* **WHAT TO WORK ON**: Would you set down every entry again, exactly as written?

[Opening DATA section]

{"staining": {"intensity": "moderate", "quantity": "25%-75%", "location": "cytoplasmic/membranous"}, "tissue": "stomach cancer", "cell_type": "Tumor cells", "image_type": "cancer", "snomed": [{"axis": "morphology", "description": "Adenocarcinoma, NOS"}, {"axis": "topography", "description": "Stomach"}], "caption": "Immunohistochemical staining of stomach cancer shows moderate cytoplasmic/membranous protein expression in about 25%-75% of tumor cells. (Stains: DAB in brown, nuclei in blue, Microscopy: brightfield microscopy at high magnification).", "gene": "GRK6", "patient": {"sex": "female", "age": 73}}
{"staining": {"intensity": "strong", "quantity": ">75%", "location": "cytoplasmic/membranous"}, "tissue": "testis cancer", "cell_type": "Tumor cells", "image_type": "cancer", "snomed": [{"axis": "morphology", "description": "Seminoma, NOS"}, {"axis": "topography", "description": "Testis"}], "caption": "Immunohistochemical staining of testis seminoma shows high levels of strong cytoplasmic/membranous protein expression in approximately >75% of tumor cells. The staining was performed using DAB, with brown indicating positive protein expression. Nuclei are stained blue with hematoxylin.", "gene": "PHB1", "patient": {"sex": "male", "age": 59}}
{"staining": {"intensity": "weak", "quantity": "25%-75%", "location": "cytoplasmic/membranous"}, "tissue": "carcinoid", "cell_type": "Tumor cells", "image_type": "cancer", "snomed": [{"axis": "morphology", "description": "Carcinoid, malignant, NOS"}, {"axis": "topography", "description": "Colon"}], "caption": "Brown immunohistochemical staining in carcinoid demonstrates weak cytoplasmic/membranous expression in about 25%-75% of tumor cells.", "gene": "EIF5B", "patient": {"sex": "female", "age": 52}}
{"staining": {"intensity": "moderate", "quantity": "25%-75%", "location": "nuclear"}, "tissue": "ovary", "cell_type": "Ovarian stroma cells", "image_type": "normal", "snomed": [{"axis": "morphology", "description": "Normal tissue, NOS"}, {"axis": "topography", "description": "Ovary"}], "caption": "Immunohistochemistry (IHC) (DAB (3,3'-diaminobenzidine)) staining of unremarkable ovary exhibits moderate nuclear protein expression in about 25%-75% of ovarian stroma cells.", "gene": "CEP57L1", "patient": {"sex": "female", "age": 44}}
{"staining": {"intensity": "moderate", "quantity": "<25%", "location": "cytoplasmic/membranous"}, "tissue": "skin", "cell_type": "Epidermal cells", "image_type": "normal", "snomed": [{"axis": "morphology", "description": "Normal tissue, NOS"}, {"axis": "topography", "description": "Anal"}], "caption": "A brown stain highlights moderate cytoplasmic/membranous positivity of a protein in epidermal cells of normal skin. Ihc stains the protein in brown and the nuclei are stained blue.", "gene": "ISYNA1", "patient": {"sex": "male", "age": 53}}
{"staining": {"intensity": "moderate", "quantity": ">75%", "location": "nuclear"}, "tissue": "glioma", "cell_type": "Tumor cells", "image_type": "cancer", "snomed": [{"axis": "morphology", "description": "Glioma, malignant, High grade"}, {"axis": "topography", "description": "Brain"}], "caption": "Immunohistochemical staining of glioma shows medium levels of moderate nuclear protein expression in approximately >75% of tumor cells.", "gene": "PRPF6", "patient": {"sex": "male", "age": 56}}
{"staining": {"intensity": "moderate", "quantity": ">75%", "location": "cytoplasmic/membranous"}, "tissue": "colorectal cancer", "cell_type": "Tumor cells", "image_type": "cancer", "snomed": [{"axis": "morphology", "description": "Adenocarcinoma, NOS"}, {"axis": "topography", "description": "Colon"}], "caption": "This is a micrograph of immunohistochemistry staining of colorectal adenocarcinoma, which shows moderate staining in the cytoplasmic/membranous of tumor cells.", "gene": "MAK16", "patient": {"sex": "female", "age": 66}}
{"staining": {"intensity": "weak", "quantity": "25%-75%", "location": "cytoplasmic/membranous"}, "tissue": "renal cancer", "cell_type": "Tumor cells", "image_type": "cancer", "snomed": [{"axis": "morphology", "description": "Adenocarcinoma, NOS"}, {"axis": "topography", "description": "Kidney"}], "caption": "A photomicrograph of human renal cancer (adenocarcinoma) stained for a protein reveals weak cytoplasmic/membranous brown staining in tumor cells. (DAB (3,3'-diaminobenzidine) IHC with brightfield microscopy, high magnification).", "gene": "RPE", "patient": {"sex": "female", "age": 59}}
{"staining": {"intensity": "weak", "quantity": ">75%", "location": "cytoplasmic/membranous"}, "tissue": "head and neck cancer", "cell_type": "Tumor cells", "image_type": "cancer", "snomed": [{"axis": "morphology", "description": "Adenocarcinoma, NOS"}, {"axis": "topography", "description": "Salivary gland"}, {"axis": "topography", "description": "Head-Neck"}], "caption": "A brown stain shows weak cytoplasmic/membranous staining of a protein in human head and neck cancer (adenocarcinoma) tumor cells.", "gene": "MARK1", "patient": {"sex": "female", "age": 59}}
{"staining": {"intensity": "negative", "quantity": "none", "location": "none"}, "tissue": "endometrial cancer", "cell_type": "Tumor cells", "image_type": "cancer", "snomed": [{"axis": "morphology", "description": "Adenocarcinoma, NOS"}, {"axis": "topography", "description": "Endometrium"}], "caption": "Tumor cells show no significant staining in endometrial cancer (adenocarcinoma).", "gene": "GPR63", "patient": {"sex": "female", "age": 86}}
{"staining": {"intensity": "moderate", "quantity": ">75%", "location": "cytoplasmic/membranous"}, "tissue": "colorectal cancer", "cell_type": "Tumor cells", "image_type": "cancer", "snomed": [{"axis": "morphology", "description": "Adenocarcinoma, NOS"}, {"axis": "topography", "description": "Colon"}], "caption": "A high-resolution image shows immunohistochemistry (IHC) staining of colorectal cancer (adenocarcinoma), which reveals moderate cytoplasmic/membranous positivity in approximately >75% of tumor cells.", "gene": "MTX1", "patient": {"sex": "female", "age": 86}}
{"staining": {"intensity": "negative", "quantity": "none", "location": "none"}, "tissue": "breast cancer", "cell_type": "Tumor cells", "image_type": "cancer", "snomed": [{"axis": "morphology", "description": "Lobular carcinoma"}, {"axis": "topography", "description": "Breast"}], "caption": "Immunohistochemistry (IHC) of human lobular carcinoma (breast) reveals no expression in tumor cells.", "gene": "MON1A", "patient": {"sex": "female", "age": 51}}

[Closing DATA section]

* **OUTPUT OF THE EXERCISE**:
{"staining": {"intensity": "moderate", "quantity": "25%-75%", "location": "cytoplasmic/membranous"}, "tissue": "stomach cancer", "cell_type": "Tumor cells", "image_type": "cancer", "snomed": [{"axis": "morphology", "description": "Adenocarcinoma, NOS"}, {"axis": "topography", "description": "Stomach"}], "caption": "Immunohistochemical staining of stomach cancer shows moderate cytoplasmic/membranous protein expression in about 25%-75% of tumor cells. (Stains: DAB in brown, nuclei in blue, Microscopy: brightfield microscopy at high magnification).", "gene": "GRK6", "patient": {"sex": "female", "age": 73}}
{"staining": {"intensity": "strong", "quantity": ">75%", "location": "cytoplasmic/membranous"}, "tissue": "testis cancer", "cell_type": "Tumor cells", "image_type": "cancer", "snomed": [{"axis": "morphology", "description": "Seminoma, NOS"}, {"axis": "topography", "description": "Testis"}], "caption": "Immunohistochemical staining of testis seminoma shows high levels of strong cytoplasmic/membranous protein expression in approximately >75% of tumor cells. The staining was performed using DAB, with brown indicating positive protein expression. Nuclei are stained blue with hematoxylin.", "gene": "PHB1", "patient": {"sex": "male", "age": 59}}
{"staining": {"intensity": "weak", "quantity": "25%-75%", "location": "cytoplasmic/membranous"}, "tissue": "carcinoid", "cell_type": "Tumor cells", "image_type": "cancer", "snomed": [{"axis": "morphology", "description": "Carcinoid, malignant, NOS"}, {"axis": "topography", "description": "Colon"}], "caption": "Brown immunohistochemical staining in carcinoid demonstrates weak cytoplasmic/membranous expression in about 25%-75% of tumor cells.", "gene": "EIF5B", "patient": {"sex": "female", "age": 52}}
{"staining": {"intensity": "moderate", "quantity": "25%-75%", "location": "nuclear"}, "tissue": "ovary", "cell_type": "Ovarian stroma cells", "image_type": "normal", "snomed": [{"axis": "morphology", "description": "Normal tissue, NOS"}, {"axis": "topography", "description": "Ovary"}], "caption": "Immunohistochemistry (IHC) (DAB (3,3'-diaminobenzidine)) staining of unremarkable ovary exhibits moderate nuclear protein expression in about 25%-75% of ovarian stroma cells.", "gene": "CEP57L1", "patient": {"sex": "female", "age": 44}}
{"staining": {"intensity": "moderate", "quantity": "<25%", "location": "cytoplasmic/membranous"}, "tissue": "skin", "cell_type": "Epidermal cells", "image_type": "normal", "snomed": [{"axis": "morphology", "description": "Normal tissue, NOS"}, {"axis": "topography", "description": "Anal"}], "caption": "A brown stain highlights moderate cytoplasmic/membranous positivity of a protein in epidermal cells of normal skin. Ihc stains the protein in brown and the nuclei are stained blue.", "gene": "ISYNA1", "patient": {"sex": "male", "age": 53}}
{"staining": {"intensity": "moderate", "quantity": ">75%", "location": "nuclear"}, "tissue": "glioma", "cell_type": "Tumor cells", "image_type": "cancer", "snomed": [{"axis": "morphology", "description": "Glioma, malignant, High grade"}, {"axis": "topography", "description": "Brain"}], "caption": "Immunohistochemical staining of glioma shows medium levels of moderate nuclear protein expression in approximately >75% of tumor cells.", "gene": "PRPF6", "patient": {"sex": "male", "age": 56}}
{"staining": {"intensity": "moderate", "quantity": ">75%", "location": "cytoplasmic/membranous"}, "tissue": "colorectal cancer", "cell_type": "Tumor cells", "image_type": "cancer", "snomed": [{"axis": "morphology", "description": "Adenocarcinoma, NOS"}, {"axis": "topography", "description": "Colon"}], "caption": "This is a micrograph of immunohistochemistry staining of colorectal adenocarcinoma, which shows moderate staining in the cytoplasmic/membranous of tumor cells.", "gene": "MAK16", "patient": {"sex": "female", "age": 66}}
{"staining": {"intensity": "weak", "quantity": "25%-75%", "location": "cytoplasmic/membranous"}, "tissue": "renal cancer", "cell_type": "Tumor cells", "image_type": "cancer", "snomed": [{"axis": "morphology", "description": "Adenocarcinoma, NOS"}, {"axis": "topography", "description": "Kidney"}], "caption": "A photomicrograph of human renal cancer (adenocarcinoma) stained for a protein reveals weak cytoplasmic/membranous brown staining in tumor cells. (DAB (3,3'-diaminobenzidine) IHC with brightfield microscopy, high magnification).", "gene": "RPE", "patient": {"sex": "female", "age": 59}}
{"staining": {"intensity": "weak", "quantity": ">75%", "location": "cytoplasmic/membranous"}, "tissue": "head and neck cancer", "cell_type": "Tumor cells", "image_type": "cancer", "snomed": [{"axis": "morphology", "description": "Adenocarcinoma, NOS"}, {"axis": "topography", "description": "Salivary gland"}, {"axis": "topography", "description": "Head-Neck"}], "caption": "A brown stain shows weak cytoplasmic/membranous staining of a protein in human head and neck cancer (adenocarcinoma) tumor cells.", "gene": "MARK1", "patient": {"sex": "female", "age": 59}}
{"staining": {"intensity": "negative", "quantity": "none", "location": "none"}, "tissue": "endometrial cancer", "cell_type": "Tumor cells", "image_type": "cancer", "snomed": [{"axis": "morphology", "description": "Adenocarcinoma, NOS"}, {"axis": "topography", "description": "Endometrium"}], "caption": "Tumor cells show no significant staining in endometrial cancer (adenocarcinoma).", "gene": "GPR63", "patient": {"sex": "female", "age": 86}}
{"staining": {"intensity": "moderate", "quantity": ">75%", "location": "cytoplasmic/membranous"}, "tissue": "colorectal cancer", "cell_type": "Tumor cells", "image_type": "cancer", "snomed": [{"axis": "morphology", "description": "Adenocarcinoma, NOS"}, {"axis": "topography", "description": "Colon"}], "caption": "A high-resolution image shows immunohistochemistry (IHC) staining of colorectal cancer (adenocarcinoma), which reveals moderate cytoplasmic/membranous positivity in approximately >75% of tumor cells.", "gene": "MTX1", "patient": {"sex": "female", "age": 86}}
{"staining": {"intensity": "negative", "quantity": "none", "location": "none"}, "tissue": "breast cancer", "cell_type": "Tumor cells", "image_type": "cancer", "snomed": [{"axis": "morphology", "description": "Lobular carcinoma"}, {"axis": "topography", "description": "Breast"}], "caption": "Immunohistochemistry (IHC) of human lobular carcinoma (breast) reveals no expression in tumor cells.", "gene": "MON1A", "patient": {"sex": "female", "age": 51}}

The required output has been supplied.